# FX-9590 bändigen, passende AiO Wakü gesucht



## maximusoptimus (2. Mai 2015)

*FX-9590 bändigen, passende AiO Wakü gesucht*

Hei Leute 

ich habe folgendes Problem, mein PC ist mir zu laut und zu warm...

-FX-9590 + BOX Wakü
-AsRock 990FX Extreme 6
-MSI R9 290X 8GB @1102 Mhz, 1425 Mhz Speicher
-EVGA Supernova P2 1200 Watt
-Crucial 8GB Sport
-120GB SSD + 1TB HDD
-Xigmatek Talon

also wenn ich im Idle bin ist die Grafikkarte unhörbar, die AMD Wakü ist erträglich
unter Last aber dreht die CPU Wakü ekelhaft auf und erreicht die 89°, ganz knapp vor der Drosselung
die Grafikkarte ist noch relativ leise bei 80°-87°, also mich stört nur die CPU

da ich für ne cutom Wasserkühlung über 500€ ausgeben müsste + neues Gehäuse will ich gerne ne AiO für die CPU
die GPU lasse ich erstmal mit dem MSI Kühler später ne 2. und dann die obere mit nem Kraken G10 + AiO 140er

ich habe mich mal ein wenig umgehört, würde die Corsair H105 oder H100i reichen, wenn ja wie leise sind die?
oder ist vielleicht irgendeine viel besser?
hätte gerne ein paar Empfehlungen oder Erfahrungen


----------



## maximusoptimus (2. Mai 2015)

### AUFGABEN
A - Beantworte zum Forenbeitrag über die Kühlung des FX-9590 folgende Fragen:
(i) Welche Grafikkarte ist im PC verbaut?
(ii) Welche Temperatur erreicht die CPU unter Last?
(iii) Wie viel müsste für eine Custom-Wasserkühlung ausgegeben werden?
B - Schreibe aus dem Forenbeitrag über die Kühlung des FX-9590 den Teil von „also wenn ich“ bis „irgendeine viel besser?“ wortgetreu ab.
C - Führe den Forenbeitrag über die Kühlung des FX-9590 im Anschluss an seinen letzten Satz weiter.

### BEREITGESTELLTES MATERIAL

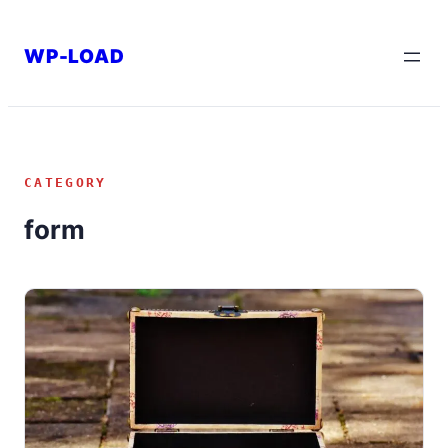
内
容
WP-LOAD
を
ス
キ
ッ
CATEGORY
プ
form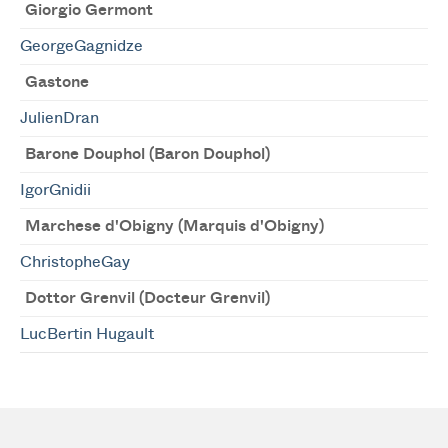
Giorgio Germont
GeorgeGagnidze
Gastone
JulienDran
Barone Douphol (Baron Douphol)
IgorGnidii
Marchese d'Obigny (Marquis d'Obigny)
ChristopheGay
Dottor Grenvil (Docteur Grenvil)
LucBertin Hugault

### LÖSUNGEN
A -
(i) Eine MSI R9 290X 8GB.
(ii) 89°.
(iii) Über 500 €, dazu käme ein neues Gehäuse.

B -
also wenn ich im Idle bin ist die Grafikkarte unhörbar, die AMD Wakü ist erträglich
unter Last aber dreht die CPU Wakü ekelhaft auf und erreicht die 89°, ganz knapp vor der Drosselung
die Grafikkarte ist noch relativ leise bei 80°-87°, also mich stört nur die CPU

da ich für ne cutom Wasserkühlung über 500€ ausgeben müsste + neues Gehäuse will ich gerne ne AiO für die CPU
die GPU lasse ich erstmal mit dem MSI Kühler später ne 2. und dann die obere mit nem Kraken G10 + AiO 140er

ich habe mich mal ein wenig umgehört, würde die Corsair H105 oder H100i reichen, wenn ja wie leise sind die?
oder ist vielleicht irgendeine viel besser?

C -
*AW: FX-9590 bändigen, passende AiO Wakü gesucht*

Hier ein paar Bilder 
mein PC wär ne gute Disko oder? ^^

wakü ist intake, vorne 20cm intake, oben 2x14cm exhaust


----------



## Soulsnap (2. Mai 2015)

*AW: FX-9590 bändigen, passende AiO Wakü gesucht*

Nun, die ganzen AiO Waküs sind nicht besser als gute, günstigere Luftkühler. 
Erst Recht auf ne Graka würde ich mir so ein Ding nicht schnallen.

Übrigens, an den 500€ + Case kommst du auch mit den AiOs ran wenn du vorhast 2 Karten zu kühlen.
Mit nem 140er Radi bist du da echt am unteren Limit. Laut und Heiss inklusive^^


----------



## Cinnayum (2. Mai 2015)

*AW: FX-9590 bändigen, passende AiO Wakü gesucht*

Jede ordentliche 240er KoWaKü kühlt einen Ticken besser als etwa ein 140mm-Turm von Noctua.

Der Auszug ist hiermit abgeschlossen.